LittleBigPlanet has no real plot. There are supposedly a creator’s fair and everyone who is supposed to be attending can’t come for whatever reason. Your job is to fix that. Period. It’s as straightforward as running on top of mushrooms searching for an elusive princess or breaking up robots. So if you play for narrative, expect to be disappointed.
But the platforming is solid enough to entertain for hours. It’s a mixture of traditional platforming and playing a little bit with perspective. You see, Sackboy/person/girl runs through each level and can hop onto things that are in the foreground and one step back (right before the background). And mastering that design element is instrumental for making progress. Furthermore, portions of the landscape move around and can project Sackboy high into the air or smash him cold. Thankfully, checkpoints are frequent, and lives are unlimited. However, you are rewarded for collecting all of the collection items (stickers, design elements and clothes) and surviving a level without dying.
Thankfully, the game’s controls work.

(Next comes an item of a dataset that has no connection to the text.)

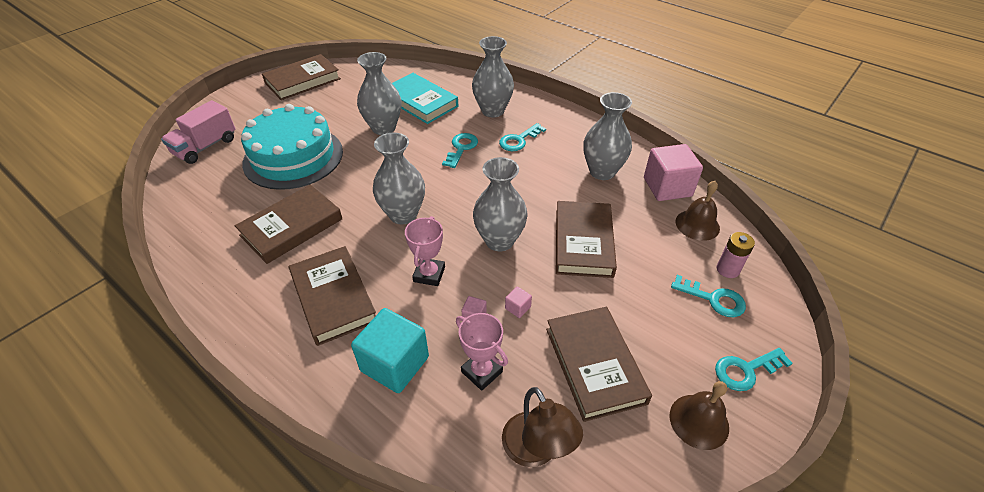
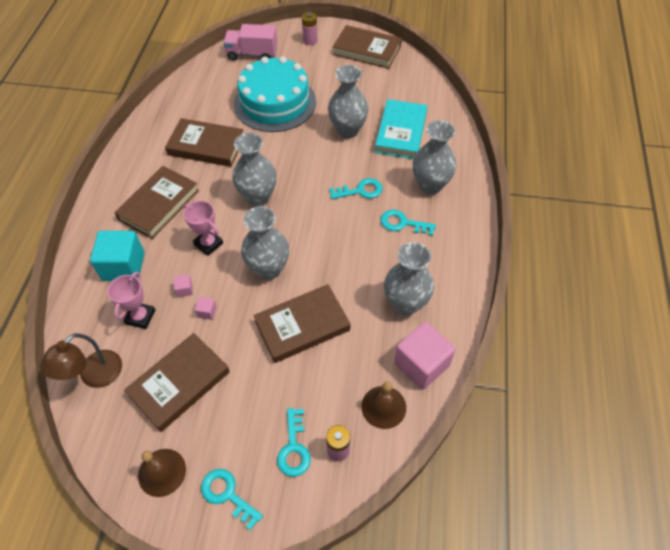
camera: 60 degrees right, 10 degrees up
pink trophy [405,216,445,286] -> pink trophy turned 60 degrees clockwise [183,201,223,256]
none -> pink battery [302,12,318,45]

How long you hold down the X button influences height, and grabbing things with R is pure simplicity. Stickers are sometimes needed to trigger switches. Gamers who get confused with more than three buttons should feel right at home with LittleBigPlanet. However, it is a little bit persnickety as it doesn’t always give you the breadth or flexibility that most platformers give. For example, if Sackboy runs against a wall and you try to jump, he’ll bump into the wall. This will cause him not to jump his full height. And I would trade in all of those stickers and emoting if I could somehow control the camera to see what’s around him. It also doesn’t help that there are moments in which I briefly, and I admit maybe a bit arrogantly, thought “I could do better.”
And that’s what leads into the game’s potent and downright overwhelming level editor. Limited only by the size of your memory card and imagination, you can create any type of level you want. It takes some time to get used to the control scheme, and this isn’t something to dive into and figure it out as you go along. You’ll need a plan of some sorts to keep your thoughts organized (or at least that’s what I need to do). But if you can figure it out, you can share levels with other players and friends. Plus, you can download THEIR levels as well. So hypothetically, the fun never really stops until you want it to.
Graphically, LittleBigPlanet looks nice. It obviously doesn’t have the smooth, realistic materials and depth that its older sibling contains. But it works. It has the charm of one’s inner imagination. I wouldn’t say that I ”love it,” but it is enjoyable to see how everything comes together. Rubber bands, screws and bolts, gears and bendable trees all represent this home-grown or self-constructed set of environments.
Sound design wise, the game is a bit bland. Music isn’t really missed if it is turned off, which is a shame considering that it is decently made soundtrack. Nothing stood out in my mind as I listened to the various jumps, pops, burns and electricity. Yes, the music fit each area rather well. And no, this is not a soundtrack I would want to download into my iPod.
Overall, I don’t know what it is about LittleBigPlanet that had me enjoying the main ride. I suspect it has to do with the fact that the levels are much smaller and tighter than their PS3 counterparts. There seems to be a greater eye for how things should be flowing. Finally, it seems to have calmed down a bit and doesn’t have its “greatness” oozing out of every pore. If you are just looking for a strong platformer to play for a long weekend and potentially get your creative juices flowing, it is hard to look further than Little Big Planet — warts and all.